__Exercise__
Reproduce every entry exactly.

__Records for processing__
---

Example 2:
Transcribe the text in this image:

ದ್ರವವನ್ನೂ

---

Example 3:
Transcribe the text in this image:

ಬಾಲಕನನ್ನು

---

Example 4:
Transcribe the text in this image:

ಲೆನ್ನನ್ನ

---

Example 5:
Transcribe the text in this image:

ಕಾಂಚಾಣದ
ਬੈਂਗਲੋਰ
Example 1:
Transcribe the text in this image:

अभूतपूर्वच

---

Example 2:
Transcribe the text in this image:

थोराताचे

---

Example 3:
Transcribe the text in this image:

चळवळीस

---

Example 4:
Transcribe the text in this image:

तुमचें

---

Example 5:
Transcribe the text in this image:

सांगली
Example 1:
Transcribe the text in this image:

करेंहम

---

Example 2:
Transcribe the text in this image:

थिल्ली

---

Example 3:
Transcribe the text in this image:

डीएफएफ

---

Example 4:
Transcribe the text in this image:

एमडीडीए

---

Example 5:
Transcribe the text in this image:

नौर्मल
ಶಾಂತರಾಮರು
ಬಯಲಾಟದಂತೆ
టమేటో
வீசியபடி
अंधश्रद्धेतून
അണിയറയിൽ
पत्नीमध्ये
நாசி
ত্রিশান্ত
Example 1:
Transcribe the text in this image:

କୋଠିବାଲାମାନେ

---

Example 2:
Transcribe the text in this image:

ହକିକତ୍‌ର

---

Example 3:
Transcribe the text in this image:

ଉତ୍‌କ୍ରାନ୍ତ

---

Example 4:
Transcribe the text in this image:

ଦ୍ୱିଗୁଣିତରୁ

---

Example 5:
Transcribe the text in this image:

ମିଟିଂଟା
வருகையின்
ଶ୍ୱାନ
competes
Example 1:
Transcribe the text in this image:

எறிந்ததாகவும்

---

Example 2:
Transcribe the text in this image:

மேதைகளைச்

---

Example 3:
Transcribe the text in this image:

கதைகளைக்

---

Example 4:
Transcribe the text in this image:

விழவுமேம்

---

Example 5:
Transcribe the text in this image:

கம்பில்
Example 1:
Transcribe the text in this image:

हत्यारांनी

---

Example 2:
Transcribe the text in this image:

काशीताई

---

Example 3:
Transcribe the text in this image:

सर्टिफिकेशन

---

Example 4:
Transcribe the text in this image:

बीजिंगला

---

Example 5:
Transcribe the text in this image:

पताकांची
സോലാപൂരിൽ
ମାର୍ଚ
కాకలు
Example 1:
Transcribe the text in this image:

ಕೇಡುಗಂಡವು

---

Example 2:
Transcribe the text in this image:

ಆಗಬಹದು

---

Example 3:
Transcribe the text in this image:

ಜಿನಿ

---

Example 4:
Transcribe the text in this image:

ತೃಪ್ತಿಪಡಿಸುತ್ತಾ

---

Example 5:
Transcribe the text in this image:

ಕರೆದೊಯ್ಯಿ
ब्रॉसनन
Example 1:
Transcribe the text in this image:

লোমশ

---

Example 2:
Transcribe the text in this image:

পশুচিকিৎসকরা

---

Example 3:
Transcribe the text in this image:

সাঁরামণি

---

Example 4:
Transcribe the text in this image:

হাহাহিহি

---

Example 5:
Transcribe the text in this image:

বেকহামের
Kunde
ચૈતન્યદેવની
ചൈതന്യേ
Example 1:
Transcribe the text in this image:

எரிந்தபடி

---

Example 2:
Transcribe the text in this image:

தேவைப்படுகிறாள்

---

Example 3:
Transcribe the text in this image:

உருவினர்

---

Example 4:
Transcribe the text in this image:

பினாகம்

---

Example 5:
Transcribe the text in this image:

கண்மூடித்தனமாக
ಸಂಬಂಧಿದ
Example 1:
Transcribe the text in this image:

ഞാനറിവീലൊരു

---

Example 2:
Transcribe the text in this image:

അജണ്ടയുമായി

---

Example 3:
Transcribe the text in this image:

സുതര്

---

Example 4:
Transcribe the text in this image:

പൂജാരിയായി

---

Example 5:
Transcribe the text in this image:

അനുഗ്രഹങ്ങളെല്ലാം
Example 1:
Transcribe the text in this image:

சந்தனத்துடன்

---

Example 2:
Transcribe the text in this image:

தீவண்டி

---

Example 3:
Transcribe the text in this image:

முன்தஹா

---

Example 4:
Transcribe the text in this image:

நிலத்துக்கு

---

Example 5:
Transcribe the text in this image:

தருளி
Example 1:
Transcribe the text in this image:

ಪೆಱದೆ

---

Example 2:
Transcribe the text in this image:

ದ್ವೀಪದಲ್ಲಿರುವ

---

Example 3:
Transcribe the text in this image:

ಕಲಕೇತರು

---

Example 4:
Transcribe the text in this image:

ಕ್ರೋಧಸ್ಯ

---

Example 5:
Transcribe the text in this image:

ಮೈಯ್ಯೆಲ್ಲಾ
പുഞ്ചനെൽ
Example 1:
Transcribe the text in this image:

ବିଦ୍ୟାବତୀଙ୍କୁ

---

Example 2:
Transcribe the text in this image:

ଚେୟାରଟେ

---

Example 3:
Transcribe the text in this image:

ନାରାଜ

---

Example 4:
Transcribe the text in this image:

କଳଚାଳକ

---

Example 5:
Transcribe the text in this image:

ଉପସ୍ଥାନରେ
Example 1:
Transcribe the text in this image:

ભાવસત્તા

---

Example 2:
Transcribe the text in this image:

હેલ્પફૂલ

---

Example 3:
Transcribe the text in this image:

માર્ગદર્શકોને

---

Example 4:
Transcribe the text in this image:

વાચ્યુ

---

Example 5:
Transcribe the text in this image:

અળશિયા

__Answer space__
---

Example 2:
Transcribe the text in this image:

ದ್ರವವನ್ನೂ

---

Example 3:
Transcribe the text in this image:

ಬಾಲಕನನ್ನು

---

Example 4:
Transcribe the text in this image:

ಲೆನ್ನನ್ನ

---

Example 5:
Transcribe the text in this image:

ಕಾಂಚಾಣದ
ਬੈਂਗਲੋਰ
Example 1:
Transcribe the text in this image:

अभूतपूर्वच

---

Example 2:
Transcribe the text in this image:

थोराताचे

---

Example 3:
Transcribe the text in this image:

चळवळीस

---

Example 4:
Transcribe the text in this image:

तुमचें

---

Example 5:
Transcribe the text in this image:

सांगली
Example 1:
Transcribe the text in this image:

करेंहम

---

Example 2:
Transcribe the text in this image:

थिल्ली

---

Example 3:
Transcribe the text in this image:

डीएफएफ

---

Example 4:
Transcribe the text in this image:

एमडीडीए

---

Example 5:
Transcribe the text in this image:

नौर्मल
ಶಾಂತರಾಮರು
ಬಯಲಾಟದಂತೆ
టమేటో
வீசியபடி
अंधश्रद्धेतून
അണിയറയിൽ
पत्नीमध्ये
நாசி
ত্রিশান্ত
Example 1:
Transcribe the text in this image:

କୋଠିବାଲାମାନେ

---

Example 2:
Transcribe the text in this image:

ହକିକତ୍‌ର

---

Example 3:
Transcribe the text in this image:

ଉତ୍‌କ୍ରାନ୍ତ

---

Example 4:
Transcribe the text in this image:

ଦ୍ୱିଗୁଣିତରୁ

---

Example 5:
Transcribe the text in this image:

ମିଟିଂଟା
வருகையின்
ଶ୍ୱାନ
competes
Example 1:
Transcribe the text in this image:

எறிந்ததாகவும்

---

Example 2:
Transcribe the text in this image:

மேதைகளைச்

---

Example 3:
Transcribe the text in this image:

கதைகளைக்

---

Example 4:
Transcribe the text in this image:

விழவுமேம்

---

Example 5:
Transcribe the text in this image:

கம்பில்
Example 1:
Transcribe the text in this image:

हत्यारांनी

---

Example 2:
Transcribe the text in this image:

काशीताई

---

Example 3:
Transcribe the text in this image:

सर्टिफिकेशन

---

Example 4:
Transcribe the text in this image:

बीजिंगला

---

Example 5:
Transcribe the text in this image:

पताकांची
സോലാപൂരിൽ
ମାର୍ଚ
కాకలు
Example 1:
Transcribe the text in this image:

ಕೇಡುಗಂಡವು

---

Example 2:
Transcribe the text in this image:

ಆಗಬಹದು

---

Example 3:
Transcribe the text in this image:

ಜಿನಿ

---

Example 4:
Transcribe the text in this image:

ತೃಪ್ತಿಪಡಿಸುತ್ತಾ

---

Example 5:
Transcribe the text in this image:

ಕರೆದೊಯ್ಯಿ
ब्रॉसनन
Example 1:
Transcribe the text in this image:

লোমশ

---

Example 2:
Transcribe the text in this image:

পশুচিকিৎসকরা

---

Example 3:
Transcribe the text in this image:

সাঁরামণি

---

Example 4:
Transcribe the text in this image:

হাহাহিহি

---

Example 5:
Transcribe the text in this image:

বেকহামের
Kunde
ચૈતન્યદેવની
ചൈതന്യേ
Example 1:
Transcribe the text in this image:

எரிந்தபடி

---

Example 2:
Transcribe the text in this image:

தேவைப்படுகிறாள்

---

Example 3:
Transcribe the text in this image:

உருவினர்

---

Example 4:
Transcribe the text in this image:

பினாகம்

---

Example 5:
Transcribe the text in this image:

கண்மூடித்தனமாக
ಸಂಬಂಧಿದ
Example 1:
Transcribe the text in this image:

ഞാനറിവീലൊരു

---

Example 2:
Transcribe the text in this image:

അജണ്ടയുമായി

---

Example 3:
Transcribe the text in this image:

സുതര്

---

Example 4:
Transcribe the text in this image:

പൂജാരിയായി

---

Example 5:
Transcribe the text in this image:

അനുഗ്രഹങ്ങളെല്ലാം
Example 1:
Transcribe the text in this image:

சந்தனத்துடன்

---

Example 2:
Transcribe the text in this image:

தீவண்டி

---

Example 3:
Transcribe the text in this image:

முன்தஹா

---

Example 4:
Transcribe the text in this image:

நிலத்துக்கு

---

Example 5:
Transcribe the text in this image:

தருளி
Example 1:
Transcribe the text in this image:

ಪೆಱದೆ

---

Example 2:
Transcribe the text in this image:

ದ್ವೀಪದಲ್ಲಿರುವ

---

Example 3:
Transcribe the text in this image:

ಕಲಕೇತರು

---

Example 4:
Transcribe the text in this image:

ಕ್ರೋಧಸ್ಯ

---

Example 5:
Transcribe the text in this image:

ಮೈಯ್ಯೆಲ್ಲಾ
പുഞ്ചനെൽ
Example 1:
Transcribe the text in this image:

ବିଦ୍ୟାବତୀଙ୍କୁ

---

Example 2:
Transcribe the text in this image:

ଚେୟାରଟେ

---

Example 3:
Transcribe the text in this image:

ନାରାଜ

---

Example 4:
Transcribe the text in this image:

କଳଚାଳକ

---

Example 5:
Transcribe the text in this image:

ଉପସ୍ଥାନରେ
Example 1:
Transcribe the text in this image:

ભાવસત્તા

---

Example 2:
Transcribe the text in this image:

હેલ્પફૂલ

---

Example 3:
Transcribe the text in this image:

માર્ગદર્શકોને

---

Example 4:
Transcribe the text in this image:

વાચ્યુ

---

Example 5:
Transcribe the text in this image:

અળશિયા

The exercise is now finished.